IR35 and PI insurance for UK consultants
IR35 (the off-payroll working rules) determines how a contractor is taxed but does not itself alter professional liability exposure. That said, the IR35 status of a consultant materially affects how PI cover is structured, who holds the policy, and how a status re-classification is treated at renewal.
IR35 in one paragraph
Since April 2021, for medium and large private-sector engagements and all public-sector engagements, the end-client determines the IR35 status of the contractor. Where the engagement is deemed inside IR35, the fee-payer must operate PAYE on payments to the personal service company (PSC) as if the individual were an employee for tax purposes. For small-client engagements (below Companies Act 2006 ‘small’ threshold), the PSC continues to determine its own status.
How IR35 status affects PI structure
Outside IR35 — PSC contract
Standard PI in the PSC name. The PSC contracts with clients and provides consultancy services on own account. PI covers the PSC's liability.
Inside IR35 — PSC-based engagement
For tax purposes the individual is treated as employed. But the PSC remains the contracting party for professional liability.
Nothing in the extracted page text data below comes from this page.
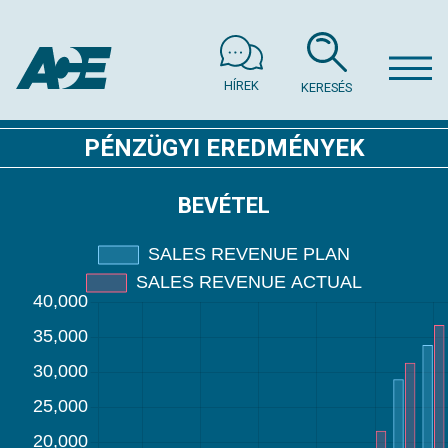
HÍREK
KERESÉS
PÉNZÜGYI EREDMÉNYEK
BEVÉTEL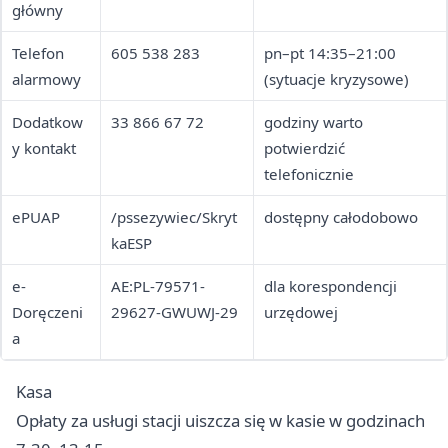
główny
Telefon
605 538 283
pn–pt 14:35–21:00
alarmowy
(sytuacje kryzysowe)
Dodatkow
33 866 67 72
godziny warto
y kontakt
potwierdzić
telefonicznie
ePUAP
/pssezywiec/Skryt
dostępny całodobowo
kaESP
e-
AE:PL-79571-
dla korespondencji
Doręczeni
29627-GWUWJ-29
urzędowej
a
Kasa
Opłaty za usługi stacji uiszcza się w kasie w godzinach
PI stays in the PSC name.
Inside IR35 — umbrella-based engagement
Contractor operates via umbrella company. Contractor is an employee of the umbrella for tax and employment purposes. Professional liability typically rests with the umbrella's master PI policy, with individual contractor coverage under this master.
Sole trader
Freelancer trading as sole trader (rather than through PSC). PI in the individual's name. IR35 doesn't apply to sole traders — but employment-status challenge under separate rules is possible.
Status determination risk
The end-client's status determination can be challenged by HMRC. Where HMRC reclassifies an engagement from outside to inside IR35, back-tax exposure follows — typically the fee-payer (client or agency) rather than the contractor personally.
But this can generate consequential claims: the client may seek to recover part of the exposure from the contractor via contractual dispute, or the contractor's PSC may face secondary tax exposure. PI doesn't cover the tax liability itself but can cover related professional-liability claims arising from the reclassification.
Status challenge claims and PI
The classic scenario: consultant advised a corporate client that their engagement structure was outside IR35. HMRC subsequently reclassifies. Client faces back-tax and seeks recovery from the consultant.
PI response depends on wording:
- Employment-status advice should be specifically covered.
- Tax advice extensions should be reviewed — some wordings exclude tax-advisory work entirely.
- Where the consultant is also a director of the contracting PSC, D&O cover may be relevant alongside PI.
What contractors and consultants should test at renewal
- Confirm PI is in the correct legal name — PSC, umbrella, sole trader as applicable.
- Confirm activity coverage for employment-status advice where relevant.
- Confirm cover for IR35-adjacent work if the consultant advises other contractors.
- Confirm continuous cover where contractor moves between engagements or between PSC and umbrella.
- Confirm run-off treatment for PSC closure if contractor moves to permanent employment.